Permian EURs

This is from an otherwise very good SPE paper dated 2019, I think, discussing DCA methodology. When you do an actual DCA in the accelerated life span of a tight oil or gas well can make a 35% difference in realized EURs. Put another way, if you do the DCA at month 4 it's going to be much higher than doing it at month 24, even when adding realized production to the EUR estimate.
This graphic above was made before "downsizing," a shaleism for drilling wells closer together. So, I no longer believe the chart is very realistic. Neither would Novi, who suggests that up to a 60% degradation is occurring in over 50% of the remaining Tier 1 and 2 drillable locations in the Midland Basin. That degradation (or pressure depletion) is reducing well productivity and ultimate EURs pretty significantly. And quickly. If you discount the cash flow stream by 25%, per Novi, which I don't know why you would when you get most of your money back by year 3, a 30% degradation factor makes the well uneconomic. That's at prices over $70, below $58 they are all "uneconomic."
Operational methodology would change this scenario as well. For instance, rate of withdrawal for cash flow purposes. Preservation of BHP is a thing of the past; they now yank on them very hard, from the get-go. So hard, in fact, they make frac sand back by the truck loads.
So, I am inclined to believe that 50% of a typical Permian Basin HZ well's EUR is recovered sooner than 3 years and, because rates of decline have increased with longer laterals...80-90% of the EUR is realized much sooner than 15 years. Like maybe 10-12 years, but that is off the cuff. Today's Permian wells won't make it to year 20; they reach economic limits around year 15 at prices below $75, for instance. And the more water they are going to produce, which you can count on, the higher the OPEX will be to operate wells below 20-25 BOPD and the sooner economic limits are reached. You can also count on that.
On rates vs. cumulative oil, or cumulative gas charts I've been showing you lately for lateral lengths you can definitely see this earlier percentage of EUR recovery in play.

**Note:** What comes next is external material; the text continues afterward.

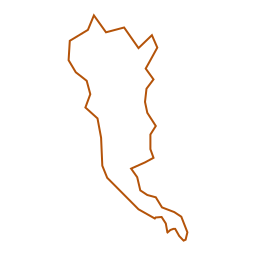 Gourri, Nicosia, Cyprus (Mercator projection)
{"feature_id": "46923920B8760055260995", "entity_name": "Gourri", "entity_type": "district", "adm_level": 2, "iso_a3": "CYP", "parent_name": "Cyprus", "parent_adm1": "Nicosia", "projection": "mercator", "projection_center": [33.166, 34.951], "detail": "fine", "context": "isolated", "style": "outline", "palette": "amber", "viewbox_px": 256, "rotation_deg": 0, "n_neighbors": 0, "source": "geoboundaries", "source_scale": "gbopen_adm2", "svg_char_len": 760}
<svg xmlns="http://www.w3.org/2000/svg" viewBox="0 0 256 256"><path d="M185.6,239.7L187.4,232.3L181.3,216.7L174.3,212.1L162.0,207.4L155.8,197.3L147.3,195.0L140.3,190.4L137.2,177.2L131.1,168.6L145.0,162.4L153.5,157.8L150.4,149.2L150.4,134.5L155.8,126.0L147.3,112.8L145.0,101.9L146.5,88.7L153.5,79.4L145.7,68.6L149.6,61.6L157.3,47.6L151.9,35.2L138.5,48.1L124.1,27.5L106.0,32.3L93.9,15.4L87.9,29.9L69.8,40.8L68.6,60.2L75.8,72.3L77.1,73.3L86.7,80.8L90.3,94.2L85.4,107.5L97.5,118.4L101.1,137.8L102.3,165.7L107.2,177.8L124.1,194.8L138.5,209.3L154.8,218.5L155.6,217.5L161.6,217.0L165.8,223.5L167.4,232.4L167.5,232.5L170.4,230.0L173.3,228.9L175.2,228.9L179.2,236.0L182.3,239.3L183.6,240.6L185.6,239.7L185.6,239.7Z" fill="none" stroke="#b45309" stroke-width="2"/></svg>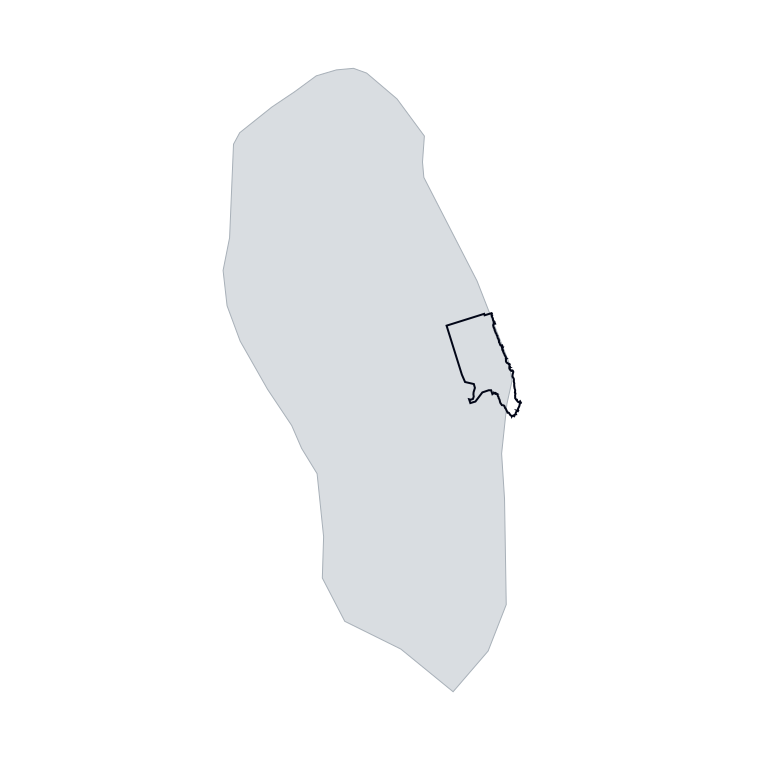 86, Ar Rayyān, Qatar (highlighted), rotated 163°
{"feature_id": "91078587B46444112589307", "entity_name": "86", "entity_type": "district", "adm_level": 2, "iso_a3": "QAT", "parent_name": "Qatar", "parent_adm1": "Ar Rayyān", "projection": "equal_earth", "projection_center": [50.779, 25.397], "detail": "fine", "context": "in_parent", "style": "outline", "palette": "ink", "viewbox_px": 768, "rotation_deg": 163, "n_neighbors": 0, "source": "geoboundaries", "source_scale": "gbopen_adm2", "svg_char_len": 5686}
<svg xmlns="http://www.w3.org/2000/svg" viewBox="0 0 768 768"><g transform="rotate(163 384 384)"><path d="M410.4,681.6L383.8,689.7L358.7,698.5L337.7,698.3L320.9,694.8L309.7,686.4L288.2,652.8L272.9,609.3L282.3,585.0L285.5,569.9L264.9,455.3L258.2,367.5L260.7,349.5L272.4,328.8L291.9,283.0L302.3,239.0L331.6,137.3L362.5,98.2L407.9,69.5L445.4,125.6L490.9,168.5L499.7,216.5L486.4,255.6L474.2,317.8L481.6,346.5L484.4,371.3L496.9,412.9L509.0,467.0L511.2,504.7L504.7,539.6L488.9,569.0L457.8,657.3L448.5,666.5L410.4,681.6Z" fill="#d9dde1" stroke="#a8b0b8" stroke-width="1"/><path d="M307.0,340.5L301.7,340.5L292.4,347.2L285.6,347.4L283.4,346.7L283.3,342.7L282.7,343.0L282.2,343.0L282.0,342.9L281.9,343.0L281.9,342.9L281.6,342.9L281.4,343.0L280.7,343.1L280.4,343.1L280.2,343.0L280.2,342.8L279.9,342.7L279.0,341.7L279.9,341.8L280.1,342.1L280.3,342.1L280.4,342.3L280.5,342.4L280.6,342.6L280.3,342.0L280.0,341.8L279.1,341.6L278.7,340.9L278.6,340.2L278.6,339.3L278.6,338.9L278.4,338.5L278.3,337.8L278.5,337.0L278.4,336.7L278.3,336.2L278.2,335.9L278.1,334.7L278.2,334.3L278.2,333.5L278.3,333.2L278.3,332.7L278.2,331.8L278.2,331.6L278.1,331.4L278.1,331.2L277.8,330.6L277.5,329.6L277.5,329.3L277.2,329.0L277.4,328.7L277.2,328.9L277.1,329.0L276.8,328.9L276.9,328.5L276.8,328.8L276.4,328.8L276.1,328.7L275.8,328.5L275.4,327.9L275.3,327.7L275.3,326.7L275.2,326.3L275.3,325.8L275.0,325.3L274.9,324.8L274.8,324.6L274.7,324.1L274.6,323.6L274.6,323.2L274.5,322.7L274.5,322.4L274.4,322.1L274.3,321.9L274.4,321.6L274.3,321.4L274.3,321.1L274.0,320.8L274.1,320.4L273.5,320.3L273.1,320.0L273.0,319.9L273.0,319.7L272.9,319.5L272.8,319.4L272.7,319.0L272.6,318.7L272.6,318.1L272.3,317.5L272.1,317.0L271.8,316.8L271.3,316.3L271.3,316.2L271.3,315.9L271.3,315.7L271.2,315.8L271.2,316.0L270.5,316.0L270.1,315.8L269.7,315.8L269.5,316.0L269.3,316.0L269.0,315.7L269.0,315.4L268.9,315.2L268.5,315.5L268.5,315.8L268.6,316.0L268.4,316.3L268.1,316.4L267.8,316.5L267.2,316.6L266.7,316.5L266.8,317.0L266.7,317.1L266.4,317.9L266.2,318.2L265.6,318.7L265.4,318.8L265.1,319.2L264.9,319.4L264.6,319.5L264.3,319.1L264.4,319.3L264.1,319.1L264.0,319.5L263.8,320.2L263.5,320.4L263.1,319.7L262.8,320.0L263.1,319.9L263.4,320.2L263.4,320.4L263.3,320.8L263.1,321.1L262.4,321.9L262.0,322.2L261.8,322.5L261.0,323.4L260.1,325.0L259.5,325.9L259.2,326.1L258.9,326.0L259.0,325.9L258.9,325.9L258.9,326.0L259.0,326.4L258.9,326.7L258.8,327.1L259.0,327.4L259.0,327.7L259.3,327.6L259.4,327.2L259.7,326.9L260.2,327.0L260.4,327.1L260.7,327.4L261.1,327.8L261.3,328.2L261.5,328.6L261.7,329.5L261.6,329.8L261.8,329.8L261.9,330.2L262.0,330.3L262.1,330.5L262.4,330.7L262.4,330.9L262.4,331.4L262.5,331.8L262.7,332.1L262.6,332.5L262.2,333.7L262.1,334.4L261.9,334.9L261.2,336.2L261.0,336.7L261.1,337.0L261.3,337.0L261.3,337.7L261.0,338.2L260.6,339.0L260.4,339.8L260.3,340.3L260.4,341.3L260.4,341.9L260.3,342.5L260.1,342.8L260.1,343.1L260.2,343.4L260.0,344.0L259.9,344.2L259.9,344.8L259.6,345.6L259.3,346.3L259.3,346.6L259.2,346.7L259.2,346.9L259.2,347.1L259.2,347.8L259.1,348.1L259.1,348.5L259.0,348.9L258.8,349.3L258.7,349.6L258.5,350.2L258.5,350.5L258.4,350.8L258.4,351.6L258.6,351.9L258.7,352.2L258.7,352.6L258.7,352.8L258.9,353.0L259.0,353.5L258.9,353.9L258.0,355.9L257.6,356.5L257.3,357.0L257.0,357.4L256.8,357.8L256.8,358.5L257.1,359.3L257.4,359.5L257.7,359.2L258.2,359.2L258.5,359.4L258.7,359.7L258.9,360.1L259.0,360.5L259.4,361.0L259.5,361.2L259.4,362.0L259.4,362.5L259.1,362.6L259.4,362.7L259.3,363.0L259.1,363.0L258.9,363.3L259.0,363.3L259.0,363.1L259.3,363.2L259.2,363.5L258.9,364.2L258.9,364.3L258.5,365.3L258.0,366.0L258.1,366.3L258.4,366.3L258.5,366.1L258.9,366.4L259.2,367.3L259.5,367.5L259.9,368.1L260.2,368.2L260.4,368.5L260.6,369.1L260.7,369.8L260.7,370.2L260.4,371.2L259.8,372.4L259.7,372.4L259.6,372.7L259.8,372.4L260.0,372.6L259.8,372.9L259.7,372.9L259.9,373.1L259.7,373.5L259.7,374.1L259.8,374.8L259.7,374.9L259.8,375.1L260.0,375.4L260.0,375.7L260.2,376.4L260.1,376.6L260.1,377.0L260.3,377.8L260.3,378.1L260.3,378.3L260.5,378.7L260.5,378.8L260.5,379.5L260.6,380.3L260.6,380.7L260.3,381.2L260.3,381.6L260.5,381.7L260.8,381.8L260.8,382.2L260.8,382.6L260.7,383.1L260.4,383.5L260.2,383.7L260.4,383.7L260.5,383.9L260.6,384.4L260.5,384.7L260.3,385.2L260.1,386.1L259.8,386.1L259.7,386.3L259.8,386.2L260.1,386.2L260.1,386.4L259.8,386.5L259.7,386.4L259.7,386.5L259.8,386.6L260.3,386.5L260.7,386.4L260.8,386.4L261.2,386.7L261.4,387.2L261.5,388.3L261.5,388.5L261.5,389.1L261.5,389.6L261.8,390.2L261.5,391.5L261.6,391.8L261.3,392.1L261.3,392.7L261.3,392.9L261.3,393.4L261.4,393.5L261.6,393.7L261.7,394.0L261.8,394.2L261.8,394.5L261.7,395.2L261.7,395.4L261.8,395.7L261.7,396.0L261.7,396.4L261.5,397.0L261.9,397.5L261.9,397.9L261.9,398.9L262.0,399.4L262.0,399.8L262.2,400.2L262.3,400.3L262.3,401.3L262.3,401.7L262.3,402.1L262.5,402.7L262.5,402.9L262.2,403.8L262.4,404.2L262.4,405.3L262.4,405.6L262.6,405.8L262.6,406.3L262.5,408.0L262.1,408.9L261.8,409.3L261.7,409.4L261.3,409.4L260.9,409.4L260.9,409.5L261.4,409.4L261.5,409.6L261.3,409.9L261.0,410.1L260.8,409.8L260.7,409.3L260.1,409.2L260.1,409.3L260.6,409.4L260.7,410.0L260.8,410.3L260.8,410.1L261.0,410.2L261.1,410.4L260.9,410.7L260.8,410.3L260.7,410.3L260.9,410.8L260.7,410.9L260.4,410.6L260.3,410.9L260.9,411.1L260.9,411.6L260.7,412.5L260.9,412.7L261.0,412.8L261.0,413.4L260.8,414.7L260.7,415.0L260.9,415.8L261.0,416.6L261.1,416.8L261.0,417.4L260.9,417.8L260.8,418.0L260.7,418.1L260.0,417.4L259.9,417.3L260.9,418.4L260.9,418.5L260.8,418.9L260.3,419.8L260.2,419.9L260.4,420.3L267.7,420.3L267.7,421.8L307.1,421.5L306.8,370.2L305.9,362.2L298.1,357.7L298.2,353.7L300.7,350.0L301.5,348.0L301.9,345.7L303.3,343.7L305.6,343.6L307.1,344.5L307.0,340.5Z" fill="none" stroke="#020617" stroke-width="2"/></g></svg>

I have always been fascinated by "where the water goes"? I wonder what percentage of oil recovery for a typical Wolfcamp A well occurs during the load recovery phase. It's like a steam huff-n-puff, does a portion of the water get in behind the oil so really what you're doing is a 700,000 barrel waterflood and the flush production is largely due to overcharge. The less piston-like the job, moving oil out of the near wellbore region, the better. My VP friend at Continental Resources told me in the Bakken, the water in a lot of cases disappeared.